MAUREEN BEITLER is a photographer and nurse living in New York City. She received a New York Foundation for the Arts fellowship for her photographs of Harlem.

RITA BERNSTEIN is a reluctant traveler and thus takes most of her photographs close to her home in Philadelphia, Pennsylvania.

MICHELLE CACHO-NEGRETE lives in Wells, Maine, and her essays appear in The Sun’s new book The Mysterious Life of the Heart and in Thoreau’s Legacy, an anthology from the nonprofit Union of Concerned Scientists. She teaches writing both in person and online and is recovering well from surgery, thanks to Dr. Jeff Thurlow.

LARRY CHAIT is a former research scientist who retired early to become a jazz drummer, only to find that he had no talent. He then took up photography, to which he is now totally devoted. He lives in Chicago.

ALAN CRAIG is the pseudonym of a writer living on the East Coast.

ROBERTO GUERRA lives in La Paz, Bolivia, where he is working on a project about coca farmers.

ERIK HOFFNER is a renewable-energy activist who works for Orion magazine. He lives in Ashfield, Massachusetts.

GINA KELLY is a photographer living in Brooklyn Park, Minnesota.

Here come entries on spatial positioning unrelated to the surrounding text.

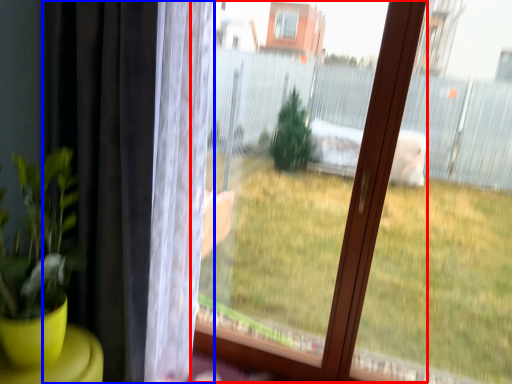
Question: Which of the following is the farthest to the observer, bay window (highlighted by a red box) or curtain (highlighted by a blue box)?

Choices:
 (A) bay window
 (B) curtain

Answer: (A)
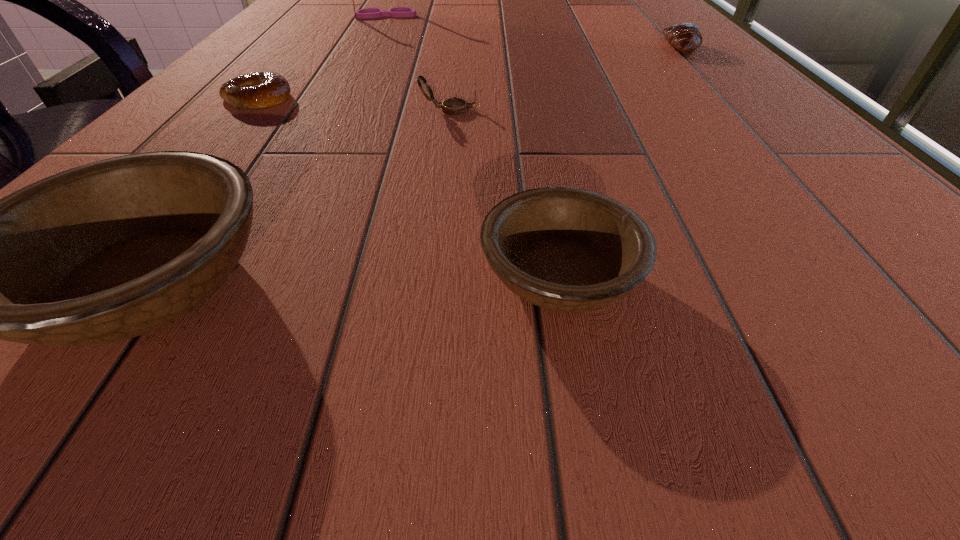
Locate an element on the screen. The height and width of the screenshot is (540, 960). unoccupied position between the shortest object and the shorter bowl is located at coordinates (409, 186).

This screenshot has width=960, height=540. Identify the location of vacant space in between the compass and the spectacles. (419, 63).

The width and height of the screenshot is (960, 540). Identify the location of free space between the bagel and the farthest object. coord(323,57).

You are a GUI agent. You are given a task and a screenshot of the screen. Output one action in this format:
    pyautogui.click(x=<x>, y=<y>)
    Task: Click on the blank region between the fourth object from left to right and the crescent roll
    
    Given the screenshot: What is the action you would take?
    pyautogui.click(x=565, y=78)

Where is `free space between the compass and the bagel`? This screenshot has height=540, width=960. free space between the compass and the bagel is located at coordinates (353, 104).

Find the location of a particular element. The image size is (960, 540). free spot between the tallest object and the bagel is located at coordinates (323, 57).

At what (x,y) coordinates should I click in order to perform the action: click on vacant area that lies between the spectacles and the compass. Please return your answer as a coordinate pair (x, y). This screenshot has height=540, width=960. Looking at the image, I should click on (419, 63).

Choose which object is the third nearest neighbor to the farthest object. Please provide its 2D coordinates. Your answer should be formatted as a tuple, i.e. [(x, y)], where the tuple contains the x and y coordinates of a point satisfying the conditions above.

[(686, 37)]

Identify which object is located as the third nearest to the compass. Please provide its 2D coordinates. Your answer should be formatted as a tuple, i.e. [(x, y)], where the tuple contains the x and y coordinates of a point satisfying the conditions above.

[(565, 249)]

You are a GUI agent. You are given a task and a screenshot of the screen. Output one action in this format:
    pyautogui.click(x=<x>, y=<y>)
    Task: Click on the vacant space that satisfies the following two spatial constraints: 1. on the face of the right bowl; 2. on the left side of the third object from right to left
    The image size is (960, 540).
    Given the screenshot: What is the action you would take?
    pyautogui.click(x=431, y=275)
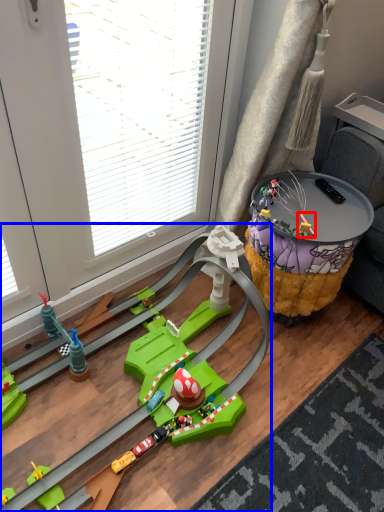
Question: Which object appears farthest to the camera in this image, toy (highlighted by a red box) or toy (highlighted by a blue box)?

Choices:
 (A) toy
 (B) toy

Answer: (A)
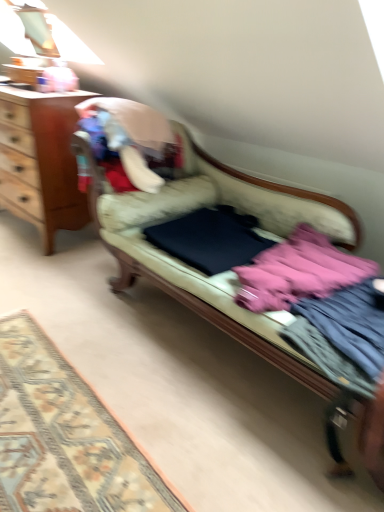
Locate an element on the screen. The image size is (384, 512). vacant point to the right of carpeted rug at lower left is located at coordinates (204, 406).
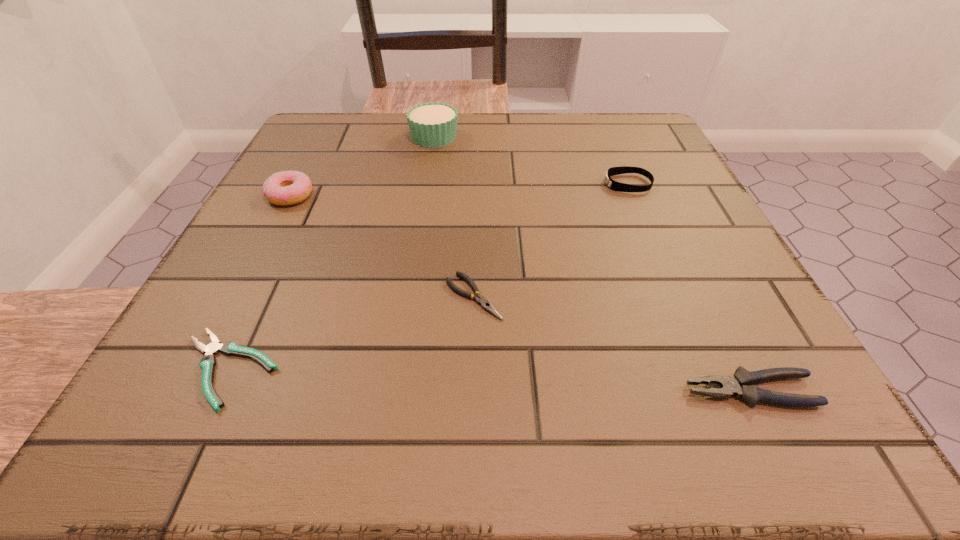
This screenshot has height=540, width=960. In order to click on doughnut located at the left edge in this screenshot , I will do `click(283, 188)`.

Locate an element on the screen. pliers at the left edge is located at coordinates coord(208,362).

Find the location of a particular element. This screenshot has width=960, height=540. wristband positioned at the right edge is located at coordinates (613, 185).

Where is `pliers present at the right edge`? pliers present at the right edge is located at coordinates (739, 384).

This screenshot has width=960, height=540. What are the coordinates of `object that is at the near left corner` in the screenshot? It's located at (208, 362).

You are a GUI agent. You are given a task and a screenshot of the screen. Output one action in this format:
    pyautogui.click(x=<x>, y=<y>)
    Task: Click on the object that is at the near right corner
    This screenshot has height=540, width=960.
    Given the screenshot: What is the action you would take?
    pyautogui.click(x=739, y=384)

The image size is (960, 540). In the image, there is a desktop. What are the coordinates of `vacant space at the far edge` in the screenshot? It's located at (501, 145).

This screenshot has width=960, height=540. In order to click on free location at the near edge in this screenshot , I will do `click(352, 421)`.

Where is `vacant region at the left edge of the desktop`? The width and height of the screenshot is (960, 540). vacant region at the left edge of the desktop is located at coordinates (291, 350).

What are the coordinates of `free space at the right edge` in the screenshot? It's located at (739, 312).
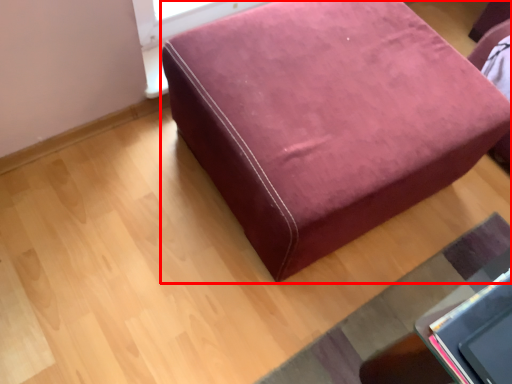
Question: Considering the relative positions of furniture (annotated by the red box) and mat in the image provided, where is furniture (annotated by the red box) located with respect to the staircase?

Choices:
 (A) right
 (B) left

Answer: (B)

GARY MATSON once appeared on television in New Orleans, Louisiana, dancing under the stars, wearing one orange and one yellow sneaker. He lives in Sunnyside, New York.

R.A. McBRIDE is the author of Left in the Dark: Portraits of San Francisco Movie Theatres, for which she received a grant from the San Francisco Arts Commission. She is a founding member of Point Blank, an experimental photography group in San Francisco.

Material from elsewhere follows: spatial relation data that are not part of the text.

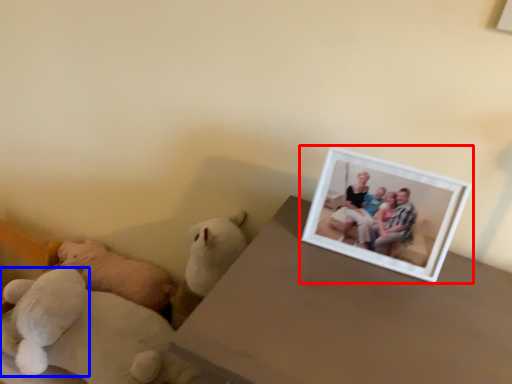
Question: Which object is further to the camera taking this photo, picture frame (highlighted by a red box) or teddy bear (highlighted by a blue box)?

Choices:
 (A) picture frame
 (B) teddy bear

Answer: (B)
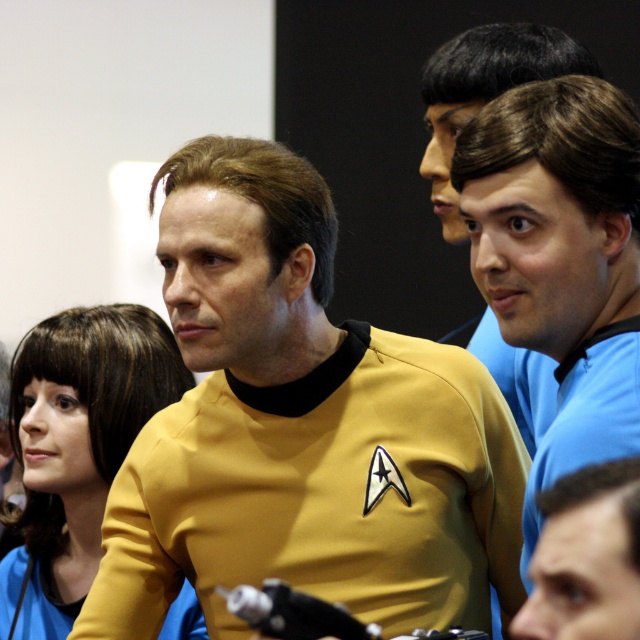
Question: Can you confirm if blue smooth shirt at right is wider than matte blue shirt at lower right?

Choices:
 (A) no
 (B) yes

Answer: (B)

Question: Which object is farther from the camera taking this photo?

Choices:
 (A) blue smooth shirt at right
 (B) matte blue shirt at lower right

Answer: (A)

Question: Considering the real-world distances, which object is closest to the matte blue shirt at lower right?

Choices:
 (A) yellow matte uniform at center
 (B) blue smooth shirt at right

Answer: (B)

Question: Is yellow matte uniform at center to the right of matte blue shirt at lower right from the viewer's perspective?

Choices:
 (A) yes
 (B) no

Answer: (B)

Question: Is yellow matte uniform at center wider than blue smooth shirt at right?

Choices:
 (A) no
 (B) yes

Answer: (B)

Question: Which of the following is the farthest from the observer?

Choices:
 (A) (134, 614)
 (B) (609, 348)
 (C) (552, 636)

Answer: (A)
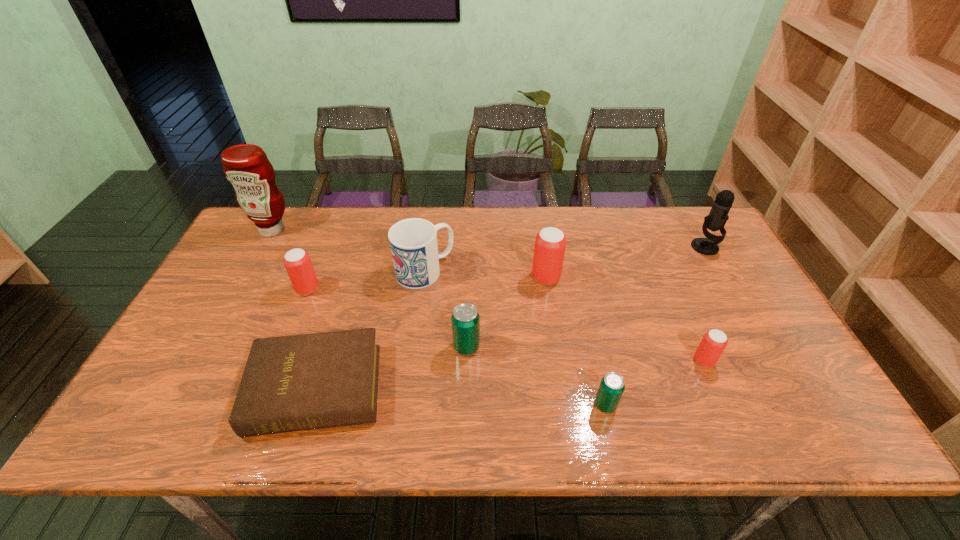
The image size is (960, 540). I want to click on free space between the bigger teal beer can and the microphone, so click(x=586, y=297).

Locate an element on the screen. The width and height of the screenshot is (960, 540). free space between the red condiment and the smaller teal beer can is located at coordinates (439, 317).

Where is `unoccupied position between the second biggest red beer can and the mug`? Image resolution: width=960 pixels, height=540 pixels. unoccupied position between the second biggest red beer can and the mug is located at coordinates (366, 280).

BARBARA PLATEK is an author living in Ithaca, New York. She has been listening to people’s dreams as part of her Jungian psychotherapy practice for seventeen years.

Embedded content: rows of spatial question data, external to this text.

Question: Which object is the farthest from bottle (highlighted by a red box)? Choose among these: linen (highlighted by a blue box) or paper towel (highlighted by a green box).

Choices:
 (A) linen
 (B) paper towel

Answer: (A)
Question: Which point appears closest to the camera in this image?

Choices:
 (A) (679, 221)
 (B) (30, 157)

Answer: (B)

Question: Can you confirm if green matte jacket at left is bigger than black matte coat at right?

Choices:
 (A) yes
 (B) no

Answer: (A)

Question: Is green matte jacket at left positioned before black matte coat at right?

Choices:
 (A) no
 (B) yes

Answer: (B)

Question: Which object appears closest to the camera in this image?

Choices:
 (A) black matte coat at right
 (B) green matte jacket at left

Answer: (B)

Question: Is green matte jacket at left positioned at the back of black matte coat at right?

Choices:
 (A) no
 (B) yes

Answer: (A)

HAL S. POPE is a photographer and videographer who lives in Columbus, Georgia. He’s currently working on a short documentary about the endangered Mississippi sandhill crane.

MARK SMITH-SOTO is the director of the Center for Creative Writing in the Arts at the University of North Carolina at Greensboro and the longtime editor of International Poetry Review. His most recent book of poetry is Any Second Now, and he translated Fever Season: Selected Poetry of Ana Istarú.

LINDA SOLE had a winning photograph in the MILK (Moments of Intimacy, Laughter, and Kinship) competition, sponsored by New Zealand publisher PQ Blackwell. She lives in Bellac, France.

JOHN TAIT is an assistant professor of fiction writing at the University of North Texas and editor of American Literary Review. A Canadian transplant living in Denton, Texas, he has come to enjoy barbecue and Shiner Bock beer as much as he does back bacon and Molson.

DAVE WESTOVER is a freelance photographer and graphic designer who lives in Sun Prairie, Wisconsin.

ANGELA WINTER keeps finding those twenty pounds she lost. When not working at The Sun, she pores through cookbooks, obsesses over her cilantro-cashew chutney, and searches for the perfect tempeh reuben. She lives in Carrboro, North Carolina, but dreams of returning to Paris — for the falafel in the Marais district.

On the Cover

VERNON SALVADOR lived in Albuquerque, New Mexico, and was a civil-rights attorney for more than twenty-five years. He died in February 2007 at the age of sixty-five after battling cancer. The son of Portuguese immigrants, Salvador spent two years in his parents’ home country in the late 1970s, taking photographs and studying the religious celebrations there. He took this month’s cover photograph in the Azores Islands, an autonomous region of Portugal.